What is collateral?
- “Collateral” is an asset left to a lender so that a borrower will be motivated to pay the debt. It assures the lender that the money credited will be spent in due time.
- If the borrower fails to pay the loan, the lender has the right to seize the property. While the collateral is in the lender’s possession, the lender may profit by selling it or earning from the asset. This claim is called a “lien.”
- Since collateral offers some security to the lender, the borrower may ask for lower interest rates for the money borrowed.
The purpose of collateral
Imagine a farmer who just reaped a fruitful harvest, giving this lucky farmer a bounty of cash. One day a friend approaches the farmer and asks to borrow some money. The kind-hearted man agrees to lend his friend the money but begs to be paid back in a month. After a month, his friend refuses to pay him. It is almost planting season, and he needs the money he lent to buy seeds and fertilizer. Now that the friend is nowhere to be found, the farmer is at a loss on how to finance his business. This scenario could have been avoided if the collateral was part of the agreement.
The same thing also happens in more significant transactions. In modern society, banks and funding agencies ask for collaterals before they issue loans. Banks need some assurance that they will get the loan back. After all, cash is the lifeblood that keeps the banking industry alive. They have to be sure that the money they use for their clients’ credit will not affect their other services and operations. Otherwise, they will go bankrupt.
What can be considered collateral?
Not every item on your asset list can be considered collateral. It should be commensurate with the amount of loan you require. Notable examples of collateral are luxurious chattels like cars and jewelry. For more notable transactions, properties like land and housing units are often presented as collaterals.
If collateral is often associated with monetary debt, where do credit cards fit in? Credit cards allow the purchaser to acquire an item without using the cash available on hand. How much the purchaser owes the bank will be paid at a later date, depending on the agreement. Whenever a credit card user cannot settle a debt, the bank may impose high-interest rates until the loan is paid. It this case, the fear of paying high-interest rates becomes some sort of collateral.
What if the collateral is damaged upon return?
Part of the agreement between the lender and the borrower stipulates the return of the collateral in excellent condition. In case of any damages to the item that decreases its utility or value, the burdened party may file a lawsuit to charge for the costs.
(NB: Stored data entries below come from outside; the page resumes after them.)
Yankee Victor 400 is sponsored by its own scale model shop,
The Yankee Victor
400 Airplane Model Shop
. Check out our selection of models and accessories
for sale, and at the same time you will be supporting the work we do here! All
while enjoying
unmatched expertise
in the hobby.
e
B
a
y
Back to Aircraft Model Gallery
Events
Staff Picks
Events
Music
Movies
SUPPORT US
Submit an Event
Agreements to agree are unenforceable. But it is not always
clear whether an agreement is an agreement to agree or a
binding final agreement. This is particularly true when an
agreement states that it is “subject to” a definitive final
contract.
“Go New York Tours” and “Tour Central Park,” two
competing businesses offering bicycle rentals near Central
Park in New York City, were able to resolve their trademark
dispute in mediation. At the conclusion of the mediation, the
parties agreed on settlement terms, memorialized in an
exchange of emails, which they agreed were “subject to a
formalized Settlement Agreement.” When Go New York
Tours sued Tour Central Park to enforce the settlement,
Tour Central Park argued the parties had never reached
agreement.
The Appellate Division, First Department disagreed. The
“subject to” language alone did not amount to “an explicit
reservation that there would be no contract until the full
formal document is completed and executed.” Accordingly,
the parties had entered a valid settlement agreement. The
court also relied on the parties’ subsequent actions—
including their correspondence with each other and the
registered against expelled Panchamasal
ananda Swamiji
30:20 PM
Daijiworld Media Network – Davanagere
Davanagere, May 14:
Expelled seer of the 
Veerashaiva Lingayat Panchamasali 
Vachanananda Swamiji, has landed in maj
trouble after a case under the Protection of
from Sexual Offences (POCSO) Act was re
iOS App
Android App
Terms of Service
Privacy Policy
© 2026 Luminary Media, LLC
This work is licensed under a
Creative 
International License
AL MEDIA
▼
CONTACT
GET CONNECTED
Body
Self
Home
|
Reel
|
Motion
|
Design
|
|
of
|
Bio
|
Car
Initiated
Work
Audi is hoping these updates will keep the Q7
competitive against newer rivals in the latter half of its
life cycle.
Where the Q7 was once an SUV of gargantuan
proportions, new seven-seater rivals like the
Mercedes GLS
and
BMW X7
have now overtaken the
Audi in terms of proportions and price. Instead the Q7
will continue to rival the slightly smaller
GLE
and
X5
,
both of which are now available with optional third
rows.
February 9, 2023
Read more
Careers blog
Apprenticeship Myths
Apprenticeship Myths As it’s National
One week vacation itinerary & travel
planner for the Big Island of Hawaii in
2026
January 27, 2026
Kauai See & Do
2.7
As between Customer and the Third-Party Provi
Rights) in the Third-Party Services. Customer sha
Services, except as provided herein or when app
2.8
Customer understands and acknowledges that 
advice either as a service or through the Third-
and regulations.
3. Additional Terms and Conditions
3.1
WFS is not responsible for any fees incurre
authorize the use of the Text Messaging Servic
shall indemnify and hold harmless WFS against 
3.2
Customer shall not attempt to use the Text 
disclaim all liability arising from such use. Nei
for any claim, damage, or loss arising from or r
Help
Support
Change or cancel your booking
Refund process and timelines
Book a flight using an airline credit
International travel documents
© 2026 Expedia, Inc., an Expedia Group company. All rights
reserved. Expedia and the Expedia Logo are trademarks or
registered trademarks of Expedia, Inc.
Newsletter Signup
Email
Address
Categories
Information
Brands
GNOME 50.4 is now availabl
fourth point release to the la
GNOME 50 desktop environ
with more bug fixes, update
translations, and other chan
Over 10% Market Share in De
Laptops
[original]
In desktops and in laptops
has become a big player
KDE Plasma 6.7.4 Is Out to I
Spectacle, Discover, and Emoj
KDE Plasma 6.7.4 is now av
The obligation may fall to the party or both parties depending on the situation.
For example, imagine the collateral is a car and is currently under the control of the lender, which in this case is a bank. Then, some bank employee drove the vehicle, crashed and damaged the car. The responsibility of not only repair but also other costs goes to the lender.
In another case, let’s say that the collateral is a house and was damaged by a disaster. The lender may raise interest rates if the debt is not yet settled if the loan agreement allows it. Whenever real property is under any insurance and damage has been inflicted before the loan is resolved, the insurance money will automatically go to repaying the loan.
There are many forms of collaterals, and the arrangement varies according to local laws and the contract between the lender and borrower. Knowing how collateral works can help you formulate a sound investment and personal finance plan.